Ilha Rasa Lighthouse (Farol da Ilha Rasa) is an active lighthouse on the namesake island located 11 km from Guanabara Bay, Rio de Janeiro, Brazil.

==History==
Before the construction of the lighthouse, a fire was lit every night on the summit of Ilha Rasa signaling the entrance to the Port of Rio de Janeiro. King João VI of Portugal decided on the construction of the lighthouse on the island and the works began in 1819, employing prisoners as the workforce, under the supervision of the engineer João de Souza Pacheco Leitão. The tower was completed in 1825, but its inauguration was postponed because Argentine pirates attacked the ship transporting the optical instruments from France where they had been produced.

The lighthouse was lit on July 31, 1829. It is a 3-story square prism stone building surmounted by a cylindrical tower with balcony and lantern. The tower, painted in white with brown trim, is 26 m high and the walls are 1.3 m thick. The lantern was equipped with a first-order rotary catoptrics system and three parabolic reflectors lit by 21 lamps burning rapeseed oil. On December 2, 1883, a new first-order Doppler lens, manufactured by Lepaute et Sautter & Lemonnier and installed by engineer Louis Belenot, was inaugurated.

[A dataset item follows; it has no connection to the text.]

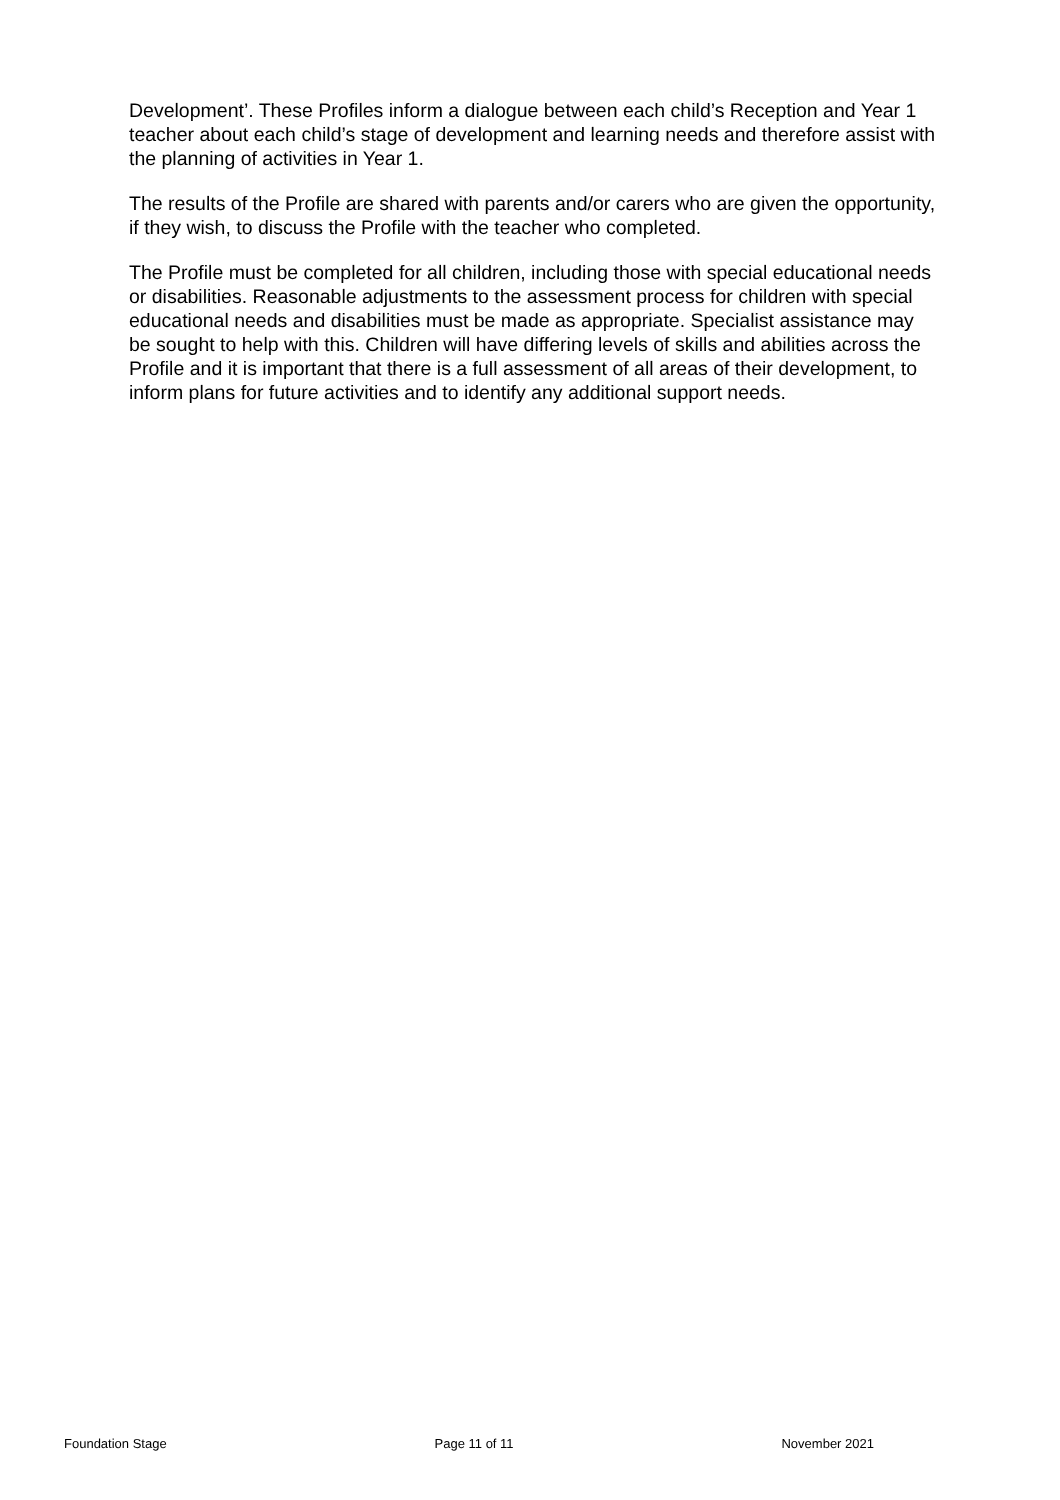Development’. These Profiles inform a dialogue between each child’s Reception and Year 1 teacher about each child’s stage of development and learning needs and therefore assist with the planning of activities in Year 1.
The results of the Profile are shared with parents and/or carers who are given the opportunity, if they wish, to discuss the Profile with the teacher who completed.
The Profile must be completed for all children, including those with special educational needs or disabilities. Reasonable adjustments to the assessment process for children with special educational needs and disabilities must be made as appropriate. Specialist assistance may be sought to help with this. Children will have differing levels of skills and abilities across the Profile and it is important that there is a full assessment of all areas of their development, to inform plans for future activities and to identify any additional support needs.
Foundation Stage Page 11 of 11 November 2021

The lantern is currently equipped with one of the two mesoradial lenses built in 1909. Since 1951 it has operated with electric power supplied by diesel engines. The lighthouse emits two white alternate flashes and one red every 15 seconds visible up to 51 nmi for the white light and 45 nmi for that red. The lighthouse is managed by the Brazilian Navy and is identified by the country code number BR-2420.